━━━ DATA FOR THE TASK ━━━
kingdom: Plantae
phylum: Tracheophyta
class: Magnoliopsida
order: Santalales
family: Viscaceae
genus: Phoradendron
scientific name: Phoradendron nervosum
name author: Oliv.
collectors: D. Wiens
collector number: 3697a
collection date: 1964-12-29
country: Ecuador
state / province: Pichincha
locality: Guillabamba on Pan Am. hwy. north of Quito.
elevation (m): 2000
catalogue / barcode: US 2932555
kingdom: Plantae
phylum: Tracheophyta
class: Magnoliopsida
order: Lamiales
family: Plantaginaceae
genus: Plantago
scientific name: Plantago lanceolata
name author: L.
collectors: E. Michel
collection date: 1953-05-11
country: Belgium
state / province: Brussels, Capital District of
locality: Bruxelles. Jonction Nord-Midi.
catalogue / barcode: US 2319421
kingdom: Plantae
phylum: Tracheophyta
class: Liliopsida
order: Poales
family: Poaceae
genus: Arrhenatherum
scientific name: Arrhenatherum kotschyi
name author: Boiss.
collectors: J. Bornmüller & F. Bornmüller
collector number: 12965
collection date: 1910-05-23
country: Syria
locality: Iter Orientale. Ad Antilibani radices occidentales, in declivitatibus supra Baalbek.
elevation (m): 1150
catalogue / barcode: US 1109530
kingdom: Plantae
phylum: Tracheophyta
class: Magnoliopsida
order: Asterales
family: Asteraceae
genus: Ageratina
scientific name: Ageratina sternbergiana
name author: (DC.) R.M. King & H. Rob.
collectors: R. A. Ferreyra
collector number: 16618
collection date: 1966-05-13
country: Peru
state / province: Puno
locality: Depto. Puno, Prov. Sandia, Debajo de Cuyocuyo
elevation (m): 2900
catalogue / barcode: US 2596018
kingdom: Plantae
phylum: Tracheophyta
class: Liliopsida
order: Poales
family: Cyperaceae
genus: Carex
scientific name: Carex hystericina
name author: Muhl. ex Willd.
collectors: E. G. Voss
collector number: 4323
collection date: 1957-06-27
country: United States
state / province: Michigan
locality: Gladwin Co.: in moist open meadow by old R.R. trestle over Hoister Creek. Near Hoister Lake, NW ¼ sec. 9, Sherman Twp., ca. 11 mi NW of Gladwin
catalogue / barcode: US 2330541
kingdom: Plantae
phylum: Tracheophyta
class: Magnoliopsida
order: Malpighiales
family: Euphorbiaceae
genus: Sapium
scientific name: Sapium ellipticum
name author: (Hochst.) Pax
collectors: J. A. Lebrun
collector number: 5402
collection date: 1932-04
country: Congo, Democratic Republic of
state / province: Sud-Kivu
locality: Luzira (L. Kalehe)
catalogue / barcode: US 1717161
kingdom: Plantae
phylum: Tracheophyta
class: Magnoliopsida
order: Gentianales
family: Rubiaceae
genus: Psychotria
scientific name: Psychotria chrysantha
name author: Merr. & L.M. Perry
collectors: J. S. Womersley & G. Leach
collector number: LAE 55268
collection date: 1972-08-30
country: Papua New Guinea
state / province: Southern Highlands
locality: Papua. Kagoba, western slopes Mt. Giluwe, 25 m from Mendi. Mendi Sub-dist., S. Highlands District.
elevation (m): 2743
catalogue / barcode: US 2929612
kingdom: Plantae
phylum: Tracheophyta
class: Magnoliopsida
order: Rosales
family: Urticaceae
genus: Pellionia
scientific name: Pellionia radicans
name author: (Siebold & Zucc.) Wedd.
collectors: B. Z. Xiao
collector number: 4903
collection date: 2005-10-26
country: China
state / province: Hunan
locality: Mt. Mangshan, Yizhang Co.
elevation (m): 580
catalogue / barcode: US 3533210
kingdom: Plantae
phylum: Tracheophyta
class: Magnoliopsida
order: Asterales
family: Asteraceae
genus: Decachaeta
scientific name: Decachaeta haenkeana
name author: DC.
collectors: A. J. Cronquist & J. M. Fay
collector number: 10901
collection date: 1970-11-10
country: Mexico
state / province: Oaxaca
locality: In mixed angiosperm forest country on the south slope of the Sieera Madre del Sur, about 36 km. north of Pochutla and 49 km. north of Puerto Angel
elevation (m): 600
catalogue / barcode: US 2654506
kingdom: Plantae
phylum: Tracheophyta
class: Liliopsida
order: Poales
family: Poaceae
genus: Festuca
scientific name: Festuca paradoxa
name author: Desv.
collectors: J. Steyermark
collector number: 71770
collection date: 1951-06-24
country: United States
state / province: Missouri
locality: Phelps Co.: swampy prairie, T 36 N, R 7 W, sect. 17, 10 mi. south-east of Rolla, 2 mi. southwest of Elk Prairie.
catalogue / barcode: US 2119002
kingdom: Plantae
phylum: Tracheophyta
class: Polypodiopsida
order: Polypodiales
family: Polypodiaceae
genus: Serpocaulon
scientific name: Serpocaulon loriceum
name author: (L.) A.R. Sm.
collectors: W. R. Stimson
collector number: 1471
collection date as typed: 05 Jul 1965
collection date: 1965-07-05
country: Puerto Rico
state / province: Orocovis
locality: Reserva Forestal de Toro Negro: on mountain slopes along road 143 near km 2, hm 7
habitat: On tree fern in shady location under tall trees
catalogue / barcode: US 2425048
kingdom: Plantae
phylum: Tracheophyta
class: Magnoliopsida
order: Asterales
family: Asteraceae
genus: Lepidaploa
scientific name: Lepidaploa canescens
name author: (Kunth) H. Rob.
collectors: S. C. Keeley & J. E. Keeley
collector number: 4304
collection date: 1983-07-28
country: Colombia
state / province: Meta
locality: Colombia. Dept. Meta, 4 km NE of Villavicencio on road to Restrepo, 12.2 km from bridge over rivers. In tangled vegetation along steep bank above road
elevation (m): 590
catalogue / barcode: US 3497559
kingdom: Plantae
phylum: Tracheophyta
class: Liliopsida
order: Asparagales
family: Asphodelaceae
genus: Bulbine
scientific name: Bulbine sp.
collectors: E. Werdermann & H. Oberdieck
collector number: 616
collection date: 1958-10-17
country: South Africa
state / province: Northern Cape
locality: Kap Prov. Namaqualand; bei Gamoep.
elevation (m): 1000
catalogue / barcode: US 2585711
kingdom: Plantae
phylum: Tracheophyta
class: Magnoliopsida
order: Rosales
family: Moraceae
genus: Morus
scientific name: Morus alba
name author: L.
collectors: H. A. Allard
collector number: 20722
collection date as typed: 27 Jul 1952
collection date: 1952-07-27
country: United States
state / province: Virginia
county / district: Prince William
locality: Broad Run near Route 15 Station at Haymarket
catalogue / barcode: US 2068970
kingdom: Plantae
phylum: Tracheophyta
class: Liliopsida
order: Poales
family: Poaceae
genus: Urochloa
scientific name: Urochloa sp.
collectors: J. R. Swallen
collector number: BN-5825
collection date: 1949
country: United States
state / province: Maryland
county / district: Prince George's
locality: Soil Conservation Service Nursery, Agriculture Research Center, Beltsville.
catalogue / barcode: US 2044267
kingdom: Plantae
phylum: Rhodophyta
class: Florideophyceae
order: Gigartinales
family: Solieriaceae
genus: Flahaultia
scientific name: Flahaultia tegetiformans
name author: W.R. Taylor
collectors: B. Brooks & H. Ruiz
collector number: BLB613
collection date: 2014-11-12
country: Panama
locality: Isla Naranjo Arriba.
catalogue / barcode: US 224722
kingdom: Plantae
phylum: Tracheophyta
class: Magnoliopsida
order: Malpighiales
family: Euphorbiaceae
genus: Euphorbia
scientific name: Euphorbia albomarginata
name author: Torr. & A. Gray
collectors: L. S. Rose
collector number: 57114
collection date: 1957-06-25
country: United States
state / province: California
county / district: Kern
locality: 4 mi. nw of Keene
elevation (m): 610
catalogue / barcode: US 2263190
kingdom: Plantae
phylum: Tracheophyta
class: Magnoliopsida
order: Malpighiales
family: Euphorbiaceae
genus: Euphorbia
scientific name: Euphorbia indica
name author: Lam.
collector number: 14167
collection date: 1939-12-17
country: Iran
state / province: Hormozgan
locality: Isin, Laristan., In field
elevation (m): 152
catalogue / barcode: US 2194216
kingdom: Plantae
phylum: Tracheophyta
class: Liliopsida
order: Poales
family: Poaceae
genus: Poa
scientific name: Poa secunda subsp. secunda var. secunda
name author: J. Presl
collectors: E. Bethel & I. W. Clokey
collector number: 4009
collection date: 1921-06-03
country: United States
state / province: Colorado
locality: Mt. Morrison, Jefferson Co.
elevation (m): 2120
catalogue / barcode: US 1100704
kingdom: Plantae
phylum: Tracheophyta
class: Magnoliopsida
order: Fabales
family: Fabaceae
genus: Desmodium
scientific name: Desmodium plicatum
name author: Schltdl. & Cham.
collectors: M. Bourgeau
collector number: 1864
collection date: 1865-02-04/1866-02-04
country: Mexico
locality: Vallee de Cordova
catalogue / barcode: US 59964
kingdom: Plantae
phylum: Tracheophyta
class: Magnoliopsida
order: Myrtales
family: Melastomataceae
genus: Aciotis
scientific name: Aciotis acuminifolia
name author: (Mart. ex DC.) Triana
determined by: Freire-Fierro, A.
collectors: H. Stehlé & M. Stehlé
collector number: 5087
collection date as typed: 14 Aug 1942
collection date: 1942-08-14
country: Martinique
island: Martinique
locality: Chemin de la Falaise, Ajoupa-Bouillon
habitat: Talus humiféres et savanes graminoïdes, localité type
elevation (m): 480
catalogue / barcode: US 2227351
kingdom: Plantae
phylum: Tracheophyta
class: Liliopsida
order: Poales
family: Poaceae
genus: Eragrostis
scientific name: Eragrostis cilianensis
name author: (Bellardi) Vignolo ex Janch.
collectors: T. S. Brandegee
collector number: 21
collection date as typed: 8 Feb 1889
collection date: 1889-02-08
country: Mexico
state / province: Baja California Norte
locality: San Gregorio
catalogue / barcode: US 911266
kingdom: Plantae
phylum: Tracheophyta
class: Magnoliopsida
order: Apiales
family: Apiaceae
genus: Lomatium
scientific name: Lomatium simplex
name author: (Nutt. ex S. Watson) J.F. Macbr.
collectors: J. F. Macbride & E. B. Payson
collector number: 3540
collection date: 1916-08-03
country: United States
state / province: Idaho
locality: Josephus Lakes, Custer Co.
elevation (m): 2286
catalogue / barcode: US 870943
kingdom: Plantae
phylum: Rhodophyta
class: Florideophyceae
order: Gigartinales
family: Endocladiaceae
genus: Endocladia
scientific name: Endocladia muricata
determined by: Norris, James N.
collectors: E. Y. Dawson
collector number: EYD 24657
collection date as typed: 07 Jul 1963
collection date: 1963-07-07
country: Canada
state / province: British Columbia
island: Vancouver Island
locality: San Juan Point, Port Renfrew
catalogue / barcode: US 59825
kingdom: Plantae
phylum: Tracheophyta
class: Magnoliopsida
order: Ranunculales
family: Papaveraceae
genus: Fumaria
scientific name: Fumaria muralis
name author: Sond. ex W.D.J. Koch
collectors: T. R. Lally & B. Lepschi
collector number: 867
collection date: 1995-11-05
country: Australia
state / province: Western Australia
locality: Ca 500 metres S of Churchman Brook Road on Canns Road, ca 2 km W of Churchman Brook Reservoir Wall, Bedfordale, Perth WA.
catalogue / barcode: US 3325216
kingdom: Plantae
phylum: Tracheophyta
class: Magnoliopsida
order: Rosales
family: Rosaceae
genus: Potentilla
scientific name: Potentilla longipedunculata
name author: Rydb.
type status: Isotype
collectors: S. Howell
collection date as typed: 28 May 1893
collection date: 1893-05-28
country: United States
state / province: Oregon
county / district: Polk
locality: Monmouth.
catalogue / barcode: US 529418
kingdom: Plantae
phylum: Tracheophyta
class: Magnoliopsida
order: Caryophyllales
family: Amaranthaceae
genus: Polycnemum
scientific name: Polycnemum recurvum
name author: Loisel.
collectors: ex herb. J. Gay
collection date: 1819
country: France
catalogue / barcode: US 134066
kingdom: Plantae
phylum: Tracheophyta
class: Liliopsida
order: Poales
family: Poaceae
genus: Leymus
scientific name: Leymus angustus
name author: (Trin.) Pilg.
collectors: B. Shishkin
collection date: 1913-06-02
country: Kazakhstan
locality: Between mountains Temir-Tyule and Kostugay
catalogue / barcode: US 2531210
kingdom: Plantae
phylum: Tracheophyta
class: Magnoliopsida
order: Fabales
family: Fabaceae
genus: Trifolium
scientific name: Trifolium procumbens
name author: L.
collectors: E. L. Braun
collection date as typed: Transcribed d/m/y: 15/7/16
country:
━━━
> SET EXERCISE
Copy out the part of the entries above that opens with the line containing "state / province: Sud-Kivu" and closes with the line containing "family: Urticaceae", and replace "locality" with "site" wherever it occurs, leaving everything else as it is.

> OUTPUT FOR THIS TASK
state / province: Sud-Kivu
site: Luzira (L. Kalehe)
catalogue / barcode: US 1717161
kingdom: Plantae
phylum: Tracheophyta
class: Magnoliopsida
order: Gentianales
family: Rubiaceae
genus: Psychotria
scientific name: Psychotria chrysantha
name author: Merr. & L.M. Perry
collectors: J. S. Womersley & G. Leach
collector number: LAE 55268
collection date: 1972-08-30
country: Papua New Guinea
state / province: Southern Highlands
site: Papua. Kagoba, western slopes Mt. Giluwe, 25 m from Mendi. Mendi Sub-dist., S. Highlands District.
elevation (m): 2743
catalogue / barcode: US 2929612
kingdom: Plantae
phylum: Tracheophyta
class: Magnoliopsida
order: Rosales
family: Urticaceae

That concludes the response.